→ What to produce
Copy out the lines of the records below, and only those lines, from the one with "[97,976,780,996] [97,1003,398,1018] If" through the one with "[648,117,668,133] 8. -> [54,399,75,410] 28.", exactly as they appear.

=== Extracted information ===

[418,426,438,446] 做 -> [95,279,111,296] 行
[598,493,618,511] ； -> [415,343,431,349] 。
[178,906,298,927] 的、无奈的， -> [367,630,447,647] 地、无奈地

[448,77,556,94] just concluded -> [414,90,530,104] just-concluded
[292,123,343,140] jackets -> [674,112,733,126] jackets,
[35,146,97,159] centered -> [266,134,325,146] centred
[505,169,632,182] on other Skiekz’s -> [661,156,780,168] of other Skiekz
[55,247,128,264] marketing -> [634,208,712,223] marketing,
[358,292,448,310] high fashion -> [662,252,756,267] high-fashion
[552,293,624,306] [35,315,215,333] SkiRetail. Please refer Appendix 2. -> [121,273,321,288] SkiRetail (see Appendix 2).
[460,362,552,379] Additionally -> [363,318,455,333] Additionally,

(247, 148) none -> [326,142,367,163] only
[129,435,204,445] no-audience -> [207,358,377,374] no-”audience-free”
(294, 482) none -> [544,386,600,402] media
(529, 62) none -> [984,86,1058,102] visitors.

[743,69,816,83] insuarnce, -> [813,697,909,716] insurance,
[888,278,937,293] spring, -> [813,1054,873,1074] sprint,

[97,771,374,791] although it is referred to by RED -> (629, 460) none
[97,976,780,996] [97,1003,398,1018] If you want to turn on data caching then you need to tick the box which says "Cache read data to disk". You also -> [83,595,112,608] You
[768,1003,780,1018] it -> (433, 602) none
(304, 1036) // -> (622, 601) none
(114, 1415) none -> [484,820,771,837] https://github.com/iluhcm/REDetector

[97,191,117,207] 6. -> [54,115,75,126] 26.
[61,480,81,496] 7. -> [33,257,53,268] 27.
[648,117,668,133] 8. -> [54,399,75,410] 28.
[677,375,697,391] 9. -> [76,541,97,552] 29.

===

→ Task answer
[97,976,780,996] [97,1003,398,1018] If you want to turn on data caching then you need to tick the box which says "Cache read data to disk". You also -> [83,595,112,608] You
[768,1003,780,1018] it -> (433, 602) none
(304, 1036) // -> (622, 601) none
(114, 1415) none -> [484,820,771,837] https://github.com/iluhcm/REDetector

[97,191,117,207] 6. -> [54,115,75,126] 26.
[61,480,81,496] 7. -> [33,257,53,268] 27.
[648,117,668,133] 8. -> [54,399,75,410] 28.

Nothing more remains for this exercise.